• **Exercise aim**:
Transcribe word for word the lines below from the line with "#b6c294; stroke: #727053;" through the line with "#604e3c; stroke-width: 2", ends included.

Dataset excerpts:
########

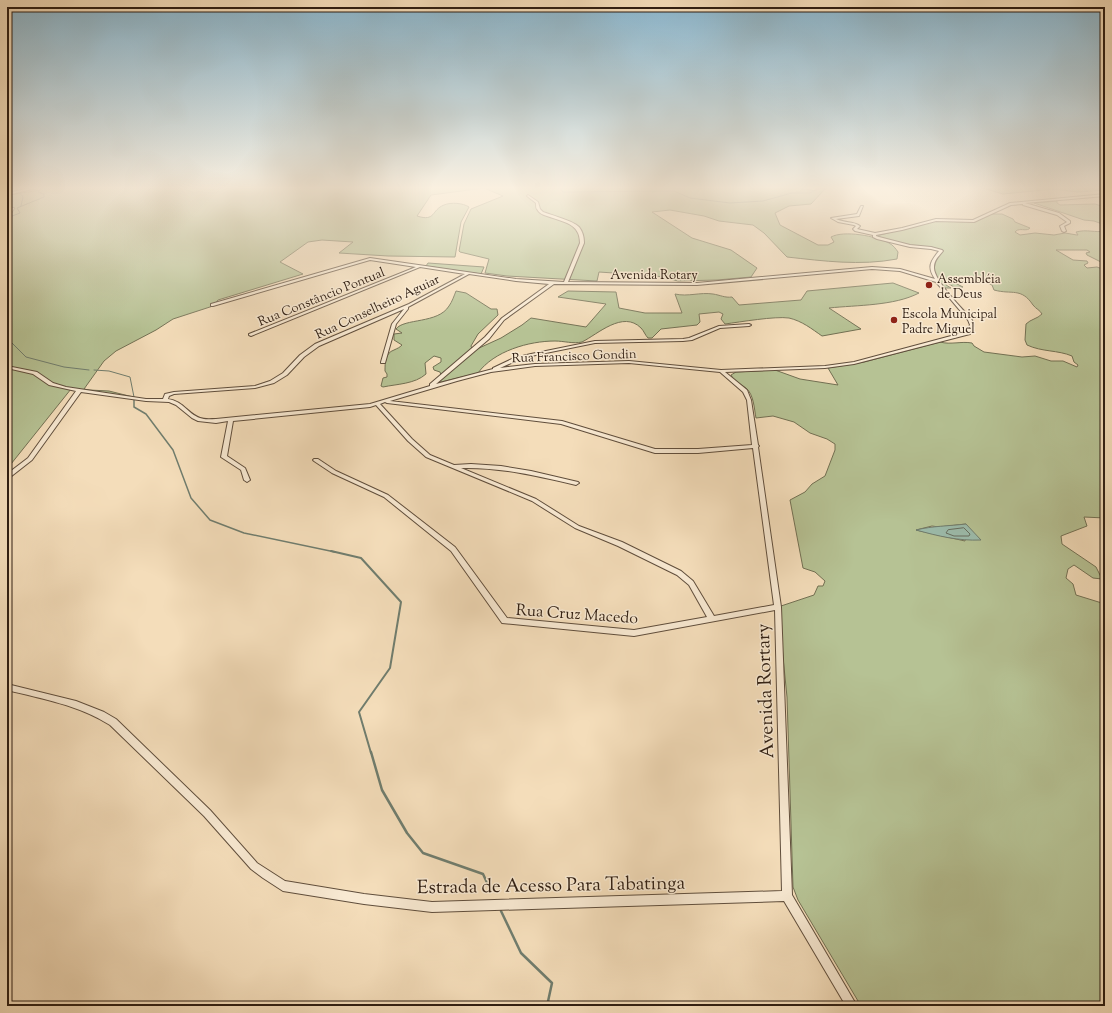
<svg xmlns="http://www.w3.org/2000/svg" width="1112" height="1013" font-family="'Sorts Mill Goudy',serif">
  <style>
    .green { fill: #b6c294; stroke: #727053; fill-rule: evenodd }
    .water { fill: #9cbcac; stroke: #707d6e }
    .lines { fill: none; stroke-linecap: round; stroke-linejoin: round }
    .shore { stroke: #666d5f; stroke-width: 1 }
    .stream-far3 { stroke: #707d6e; stroke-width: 1 }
    .stream-far2 { stroke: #707d6e; stroke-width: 1.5 }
    .stream-far1 { stroke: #707d6e; stroke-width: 2 }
    .stream { stroke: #707d6e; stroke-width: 2.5 }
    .minor-casing { stroke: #604e3c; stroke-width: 2 }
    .minor { fill: #f8e9d2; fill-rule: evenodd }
    .poi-dot { fill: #8f2418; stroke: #f8e9d2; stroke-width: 1.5 }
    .labels { text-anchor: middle; stroke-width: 3; stroke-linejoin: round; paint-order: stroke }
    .far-street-label { font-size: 13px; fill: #2f1e12; stroke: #f8e9d2 }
    .far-poi-label { font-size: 13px; fill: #2f1e12; stroke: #f8e9d2; text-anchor: start }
    .street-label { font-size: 16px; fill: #2f1e12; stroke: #f8e9d2 }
    .near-street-label { font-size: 19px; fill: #2f1e12; stroke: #f8e9d2 }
  </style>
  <rect width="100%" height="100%" fill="#f4ddba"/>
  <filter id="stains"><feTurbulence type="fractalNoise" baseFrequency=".005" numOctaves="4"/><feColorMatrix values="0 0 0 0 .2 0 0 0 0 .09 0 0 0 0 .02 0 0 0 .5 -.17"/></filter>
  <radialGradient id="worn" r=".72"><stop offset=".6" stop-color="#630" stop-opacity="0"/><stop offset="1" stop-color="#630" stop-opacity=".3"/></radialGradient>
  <!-- green -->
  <path class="green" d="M39,188h788l-3,2 -13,14 -22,2 -14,7 5,12 38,20h10l6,-3 -3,-5c13,-7 45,-1 58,6 4,2 7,6 9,9l-1,7c-37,7 -73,2 -110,-2l-23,-24 -11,-8 -34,-4 -15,-5 -34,-6 -18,2 40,26 39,12 26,18 -6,9 -34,3 -39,1 -21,-5 -58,-4 -2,9 -90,-5 -22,-3 4,-14 -29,-7 -1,-1 5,-27 7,-15 32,-13 -19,-8 -53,7 -14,21c19,6 14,-6 27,-11 7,-3 19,-2 25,2l-8,15 -6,35 -67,-1 -49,-3 14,-11 -31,-2 -14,2 -28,20 23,12 -85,26 -5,6 -40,13 -17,11 -40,21 -12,10 -20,28 5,1 20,1 28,7 -66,-9 -64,80v-253l4,-2 4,-6 -8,-2v-8l2,-3 31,-5z
    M983,188h122v2l-28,2 -23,-3 -51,5z
    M1057,201v2l3,2 35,-1 10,3v18l-11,-4 -10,-1 -50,-17z
    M989,214h13l11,5 2,3 15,6 -1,1c-4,2 -9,-1 -13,2l-1,1 5,3 15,-2 19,2 11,-2 12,2h1l-2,-3c11,-3 19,1 29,-1v33l-18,-9 -1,-2 4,-1 -3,-2h-31l17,10 14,1 1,2 -4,2 3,3 10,-1 8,3 -5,5 5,1v242l-21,-1 3,9 -26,10 1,8 34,23 6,12 -9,-1 -19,-13 -6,4 -2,9 7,6 3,11 29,9v402h-244l-63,-106 -5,-13 -6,-190 -9,-90 36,-12 4,-9h5l2,-5 -10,-9 -12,-4 -13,-68 15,-8 7,-8 13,-8 10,-26v-6l-8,-5 -17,-6 -16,-11 -21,-6 -17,2c-2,-10 -2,-23 -10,-30 -6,-4 -12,-7 -15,-13l5,-3 39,-2 25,9 38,6 -10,-17 36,-6 76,-20c11,3 21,-1 32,1l2,3 10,6 38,5 13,-1 16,5h12l14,6 1,-2 -4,-3 -2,-6c-14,-6 -30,-4 -45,-11l-2,-5 1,-16c5,-5 11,-5 16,-10 -2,-4 -6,-5 -9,-9 -12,-18 -21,-10 -39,-15l-2,-5 -6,-3 -31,-1v2l8,4h-9l-8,-5v3l5,3h-6c-11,-12 -13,-17 -8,-32l5,-4v-1l-10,-4h-18l-38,-11 59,-15 40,1zM966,524l-1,17 -49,-11 16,-4 7,1z
    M428,263l56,4 -3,7 -55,-8z
    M893,283l26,10c-25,13 -62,12 -90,15l32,21 -39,7c-10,-7 -20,-15 -33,-18 -14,-2 -49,4 -64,6l-4,-5 2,-5 -4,-2 -20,2 1,8 -3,3 -36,4 -9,9h-4c-3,-3 -4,-7 -7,-10 -18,-18 -43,6 -59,14 -9,2 -18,-1 -27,-1 -26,0 -61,10 -77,32l-41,10 40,-34 24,-11 21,-13 9,-7 55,9 20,-23 -48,-7 10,-6 48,1 3,16 26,5h37l-7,-19c13,3 25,-2 38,0 7,1 12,4 19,3l7,8 62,-5 6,-9z
    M456,291l10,2 25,16h6l1,6 -20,19 -7,12 1,3 -31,26 -1,-3 -6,-2 -1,-3 8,-5v-4l-7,-2 -9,7 1,11c-11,10 -29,10 -43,13l-2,-1 2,-8 4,-1v-3l-2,-3c0,-8 0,-18 9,-21 4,-2 5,-2 8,-5l-8,-5v-6l8,-1 -6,-4c8,-11 42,-5 53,-23 3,-4 5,-10 7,-15z"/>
  <!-- water -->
  <path class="water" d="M966,524l15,16c-23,1 -43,-4 -65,-10 16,-4 33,-4 50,-6z"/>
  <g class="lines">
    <!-- shore -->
    <path class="shore" d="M964,528l6,6 -1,2h-15l-8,-3 2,-3z"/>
    <!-- stream-far3 -->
    <path class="stream-far3" d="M559,188l4,4 111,-1 16,7 40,5 33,-2 29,-8h18l10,-5
      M17,189l6,8 -2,9
      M7,218l13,-5 -3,-5 27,-11v-3l-6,-2 4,-4
      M7,338l19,19 38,10 25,3
      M94,370l15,1 21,6 4,20"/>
    <!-- stream-far2 -->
    <path class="stream-far2" d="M134,400v7l12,7 27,36 18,48 19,22 34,13 91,19"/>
    <!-- stream-far1 -->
    <path class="stream-far1" d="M331,551l30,7 40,44 -11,66 -31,44 12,41"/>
    <!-- stream -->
    <path class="stream" d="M371,752l11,38 25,43 16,20 60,21 8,17
      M501,911l20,42 31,30 -5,23"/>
    <defs>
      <path id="minor" d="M30,188h7l-30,7v-2z
        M800,188h16v1l-1,1z
        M1105,194v2l-80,7 34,10 11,8v2l-6,3 2,5 -2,1 -2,-1 -2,-5 7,-4 -10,-7 -34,-10v-1l-12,1 -37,17 -38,-1 -34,9 -26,5v1l3,1 31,8 21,2 11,3 1,1c-4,5 -9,9 -9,16 -1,13 29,42 38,53l2,5 -4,9 -116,30 -29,4 -100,4 22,18 4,10 7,45 1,1 -1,1 23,160 11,288 65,111h-11l-62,-105 -352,11 -68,-8 -81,-13 -20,-13 -12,-9 -47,-53 -94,-91c-32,-20 -67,-26 -103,-35v-6l69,17 28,11 12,7 94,91 47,53 28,18 79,13 68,8 350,-11 -7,-281 -141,26 -132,-13 -51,-72 -67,-54 -52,-24 -18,-12 -1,-1 1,-1h4l18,12 52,24 67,52 52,71 127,12 73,-13 -18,-32 -12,-10 -59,-29 -43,-18 -43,-27 -106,-44 -18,-16 -32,-36 -6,2 -137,14 -6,35 18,12 5,12 -3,2 -3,-2 -3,-10 -20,-13 7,-36 -12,2 -18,-2 -6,-3 -16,-13 -7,-3 -23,-1 -65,-9 -49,68 -23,18 -2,1v-5l21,-16 48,-67 -27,-6 -16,-11 -26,-6v-2l30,6 16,11 13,4 80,12h17l2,-5 9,-2 81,-6 15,-5 13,-8 17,-18 15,-11 94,-40 56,-30 -45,-7 -169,69 -2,-1v-1l167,-67 -46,-7 -157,46h-2v-2l159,-46 146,21 48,3 16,-39c0,-20 -17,-21 -33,-27 -4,-1 -8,-3 -10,-7 -1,0 -1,-5 -1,-6l-9,-7 1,-1 10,7 2,7 3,3c8,3 31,9 36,15 4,5 5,11 5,16l-16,39 129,1 175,-16 28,2 35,10c-8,-12 -5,-17 4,-28l-8,-2 -21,-2 -33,-8 -4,-2v-2l-18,-4 -2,-2 3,-3 -2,-1 -16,-3 -7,-4 26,-4 4,-8h2l-4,10 -23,3c8,4 17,2 24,7l-3,3 18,4 27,-5 34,-9 37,1 37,-17zM872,269l28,2 36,11 32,38 2,5 -4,7 -112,30 -29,4 -104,4 -92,-9 -94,3 -35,4 18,-8 13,-4 64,-13 88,-2 9,-1 28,-12 29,-2 2,-1 -2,-1 -30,2 -30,12 -6,1 -88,2 -64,13 -17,4 -21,10v1l-57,15 53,-45 15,-19 50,-36 143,1zM469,274l47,7 33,3 -47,34 -17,19 -55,47v2l-60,18 -154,15c-5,0 -11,1 -16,-1 -12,-4 -17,-17 -32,-19l1,-3 5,-2 81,-6 19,-5 13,-8 17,-18 15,-11 85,-37 -12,15 -11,38v1h4l11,-39 12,-15v-2zM629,363l91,9 23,20 4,8 5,45 -54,4h-43l-93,-28 -172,-20 67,-20 34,-9 44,-6zM385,402l2,1 174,21 94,29h43l55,-5 21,157 -60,11 -21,-35 -12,-10 -59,-29 -43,-16 -43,-27 -75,-31c39,-1 77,8 115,17l3,-2 -1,-1 -47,-11 -30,-5 -30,-2 -17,1 -24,-10 -18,-16 -32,-35z"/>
    </defs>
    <!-- minor casing -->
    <use href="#minor" class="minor-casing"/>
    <!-- minor -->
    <use href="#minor" class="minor"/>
  </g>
  <!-- sky -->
  <linearGradient id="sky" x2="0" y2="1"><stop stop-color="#89b7d0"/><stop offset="0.57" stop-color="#faf0e0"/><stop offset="1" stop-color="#faf0e0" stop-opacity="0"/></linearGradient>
  <rect width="1112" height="330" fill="url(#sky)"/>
  <!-- markers -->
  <g class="poi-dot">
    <circle cx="929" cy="285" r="4"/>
    <circle cx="894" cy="320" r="4"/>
  </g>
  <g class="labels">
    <!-- far-street labels -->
    <g class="far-street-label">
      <text x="654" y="279">Avenida Rotary</text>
      <text transform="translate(321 296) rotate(-22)" y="5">Rua Constâncio Pontual</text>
      <text transform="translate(377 306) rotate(-25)" y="5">Rua Conselheiro Aguiar</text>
      <text transform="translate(574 355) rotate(-2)" y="5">Rua Francisco Gondin</text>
    </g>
    <!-- far-poi labels -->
    <g class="far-poi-label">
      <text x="937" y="283">Assembléia<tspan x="937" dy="15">de Deus</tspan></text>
      <text x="902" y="318">Escola Municipal<tspan x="902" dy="15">Padre Miguel</tspan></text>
    </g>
    <!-- street labels -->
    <g class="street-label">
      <text transform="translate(577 613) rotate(4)" y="6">Rua Cruz Macedo</text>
    </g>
    <!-- near-street labels -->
    <g class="near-street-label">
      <text transform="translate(764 691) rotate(-92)" y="7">Avenida Rortary</text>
      <text transform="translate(551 884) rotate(-1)" y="7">Estrada de Acesso Para Tabatinga</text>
    </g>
  </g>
  <!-- margin -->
  <rect width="1112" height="1013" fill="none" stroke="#f4ddba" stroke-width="24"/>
  <rect x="8" y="8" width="1096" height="997" fill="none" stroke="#2f1e12" stroke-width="2"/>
  <rect x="12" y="12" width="1088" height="989" fill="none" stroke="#2f1e12"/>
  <rect width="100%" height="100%" filter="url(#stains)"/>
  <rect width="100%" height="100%" fill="url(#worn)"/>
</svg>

########

• **Answer space**:
    .green { fill: #b6c294; stroke: #727053; fill-rule: evenodd }
    .water { fill: #9cbcac; stroke: #707d6e }
    .lines { fill: none; stroke-linecap: round; stroke-linejoin: round }
    .shore { stroke: #666d5f; stroke-width: 1 }
    .stream-far3 { stroke: #707d6e; stroke-width: 1 }
    .stream-far2 { stroke: #707d6e; stroke-width: 1.5 }
    .stream-far1 { stroke: #707d6e; stroke-width: 2 }
    .stream { stroke: #707d6e; stroke-width: 2.5 }
    .minor-casing { stroke: #604e3c; stroke-width: 2 }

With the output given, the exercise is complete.